** Entries shown **
^^^^^^^^^^^^^^^^
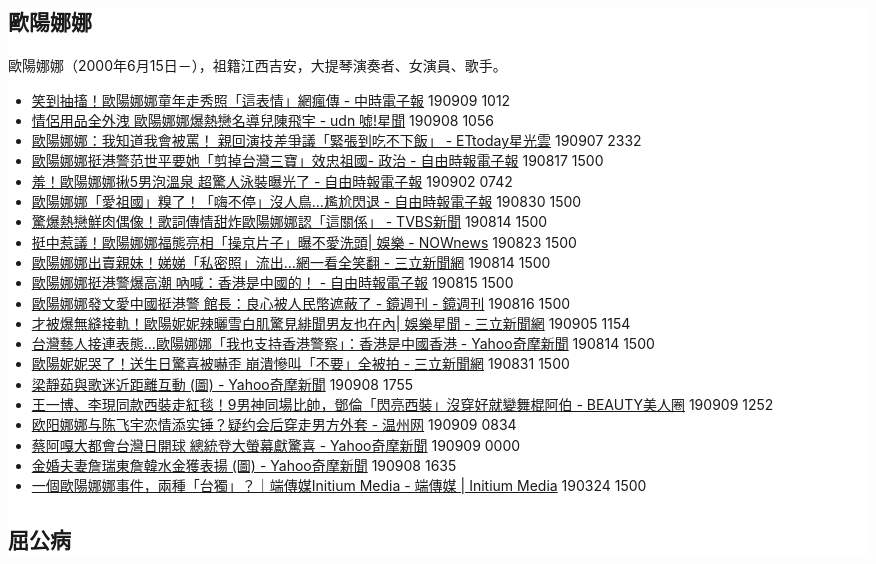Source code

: ## 歐陽娜娜

歐陽娜娜（2000年6月15日－），祖籍江西吉安，大提琴演奏者、女演員、歌手。
- [笑到抽搐！歐陽娜娜童年走秀照「這表情」網瘋傳 - 中時電子報](https://www.chinatimes.com/fashion/20190906004170-263903 "笑到抽搐！歐陽娜娜童年走秀照「這表情」網瘋傳 - 中時電子報") 190909 1012
- [情侶用品全外洩 歐陽娜娜爆熱戀名導兒陳飛宇 - udn 噓!星聞](https://stars.udn.com/star/story/10091/4035503 "情侶用品全外洩 歐陽娜娜爆熱戀名導兒陳飛宇 - udn 噓!星聞") 190908 1056
- [歐陽娜娜：我知道我會被罵！ 親回演技差爭議「緊張到吃不下飯」 - ETtoday星光雲](https://star.ettoday.net/news/1530935 "歐陽娜娜：我知道我會被罵！ 親回演技差爭議「緊張到吃不下飯」 - ETtoday星光雲") 190907 2332
- [歐陽娜娜挺港警范世平要她「剪掉台灣三寶」效忠祖國- 政治 - 自由時報電子報](https://news.ltn.com.tw/news/politics/breakingnews/2887502 "歐陽娜娜挺港警范世平要她「剪掉台灣三寶」效忠祖國- 政治 - 自由時報電子報") 190817 1500
- [羞！歐陽娜娜揪5男泡溫泉 超驚人泳裝曝光了 - 自由時報電子報](https://ent.ltn.com.tw/news/breakingnews/2902974 "羞！歐陽娜娜揪5男泡溫泉 超驚人泳裝曝光了 - 自由時報電子報") 190902 0742
- [歐陽娜娜「愛祖國」糗了！「嗨不停」沒人鳥...尷尬閃退 - 自由時報電子報](https://ent.ltn.com.tw/news/breakingnews/2900782 "歐陽娜娜「愛祖國」糗了！「嗨不停」沒人鳥...尷尬閃退 - 自由時報電子報") 190830 1500
- [驚爆熱戀鮮肉偶像！歌詞傳情甜炸歐陽娜娜認「這關係」 - TVBS新聞](https://news.tvbs.com.tw/entertainment/1183462 "驚爆熱戀鮮肉偶像！歌詞傳情甜炸歐陽娜娜認「這關係」 - TVBS新聞") 190814 1500
- [挺中惹議！歐陽娜娜福態亮相「操京片子」曝不愛洗頭| 娛樂 - NOWnews](https://www.nownews.com/news/20190823/3585487/ "挺中惹議！歐陽娜娜福態亮相「操京片子」曝不愛洗頭| 娛樂 - NOWnews") 190823 1500
- [歐陽娜娜出賣親妹！娣娣「私密照」流出…網一看全笑翻 - 三立新聞網](https://www.setn.com/News.aspx?NewsID=585872 "歐陽娜娜出賣親妹！娣娣「私密照」流出…網一看全笑翻 - 三立新聞網") 190814 1500
- [歐陽娜娜挺港警爆高潮 吶喊：香港是中國的！ - 自由時報電子報](https://ent.ltn.com.tw/news/breakingnews/2884947 "歐陽娜娜挺港警爆高潮 吶喊：香港是中國的！ - 自由時報電子報") 190815 1500
- [歐陽娜娜發文愛中國挺港警 館長：良心被人民幣遮蔽了 - 鏡週刊 - 鏡週刊](https://www.mirrormedia.mg/story/20190817edi001 "歐陽娜娜發文愛中國挺港警 館長：良心被人民幣遮蔽了 - 鏡週刊 - 鏡週刊") 190816 1500
- [才被爆無縫接軌！歐陽妮妮辣曬雪白肌驚見緋聞男友也在內| 娛樂星聞 - 三立新聞網](https://www.setn.com/e/news.aspx?newsid=597531 "才被爆無縫接軌！歐陽妮妮辣曬雪白肌驚見緋聞男友也在內| 娛樂星聞 - 三立新聞網") 190905 1154
- [台灣藝人接連表態...歐陽娜娜「我也支持香港警察」：香港是中國香港 - Yahoo奇摩新聞](https://tw.news.yahoo.com/%E6%AD%90%E9%99%BD%E5%A8%9C%E5%A8%9C%E6%88%91%E4%B9%9F%E6%94%AF%E6%8C%81%E9%A6%99%E6%B8%AF%E8%AD%A6%E5%AF%9F%E9%A6%99%E6%B8%AF%E6%98%AF%E4%B8%AD%E5%9C%8B%E9%A6%99%E6%B8%AF-012939525.html "台灣藝人接連表態...歐陽娜娜「我也支持香港警察」：香港是中國香港 - Yahoo奇摩新聞") 190814 1500
- [歐陽妮妮哭了！送生日驚喜被嚇歪 崩潰慘叫「不要」全被拍 - 三立新聞網](https://www.setn.com/News.aspx?NewsID=595333 "歐陽妮妮哭了！送生日驚喜被嚇歪 崩潰慘叫「不要」全被拍 - 三立新聞網") 190831 1500
- [梁靜茹與歌迷近距離互動 (圖) - Yahoo奇摩新聞](https://tw.news.yahoo.com/%E6%A2%81%E9%9D%9C%E8%8C%B9%E8%88%87%E6%AD%8C%E8%BF%B7%E8%BF%91%E8%B7%9D%E9%9B%A2%E4%BA%92%E5%8B%95-%E5%9C%96-095541438.html "梁靜茹與歌迷近距離互動 (圖) - Yahoo奇摩新聞") 190908 1755
- [王一博、李現同款西裝走紅毯！9男神同場比帥，鄧倫「閃亮西裝」沒穿好就變舞棍阿伯 - BEAUTY美人圈](https://www.beauty321.com/post/27025 "王一博、李現同款西裝走紅毯！9男神同場比帥，鄧倫「閃亮西裝」沒穿好就變舞棍阿伯 - BEAUTY美人圈") 190909 1252
- [欧阳娜娜与陈飞宇恋情添实锤？疑约会后穿走男方外套 - 温州网](http://news.66wz.com/system/2019/09/09/105193647.shtml "欧阳娜娜与陈飞宇恋情添实锤？疑约会后穿走男方外套 - 温州网") 190909 0834
- [蔡阿嘎大都會台灣日開球 總統登大螢幕獻驚喜 - Yahoo奇摩新聞](https://tw.news.yahoo.com/%E8%94%A1%E9%98%BF%E5%98%8E%E5%A4%A7%E9%83%BD%E6%9C%83%E5%8F%B0%E7%81%A3%E6%97%A5%E9%96%8B%E7%90%83-%E7%B8%BD%E7%B5%B1%E7%99%BB%E5%A4%A7%E8%9E%A2%E5%B9%95%E7%8D%BB%E9%A9%9A%E5%96%9C-160000793.html "蔡阿嘎大都會台灣日開球 總統登大螢幕獻驚喜 - Yahoo奇摩新聞") 190909 0000
- [金婚夫妻詹瑞東詹韓水金獲表揚 (圖) - Yahoo奇摩新聞](https://tw.news.yahoo.com/%E9%87%91%E5%A9%9A%E5%A4%AB%E5%A6%BB%E8%A9%B9%E7%91%9E%E6%9D%B1%E8%A9%B9%E9%9F%93%E6%B0%B4%E9%87%91%E7%8D%B2%E8%A1%A8%E6%8F%9A-%E5%9C%96-083540412.html "金婚夫妻詹瑞東詹韓水金獲表揚 (圖) - Yahoo奇摩新聞") 190908 1635
- [一個歐陽娜娜事件，兩種「台獨」？｜端傳媒Initium Media - 端傳媒 | Initium Media](https://theinitium.com/article/20180324-taiwan-nana-ou-yang/ "一個歐陽娜娜事件，兩種「台獨」？｜端傳媒Initium Media - 端傳媒 | Initium Media") 190324 1500

## 屈公病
^^^^^^^^^^^^^^^^
** Work order **
How many lines of the data above contain the string "三立新聞網"? Reply with the number alone.

** Exercise solution **
3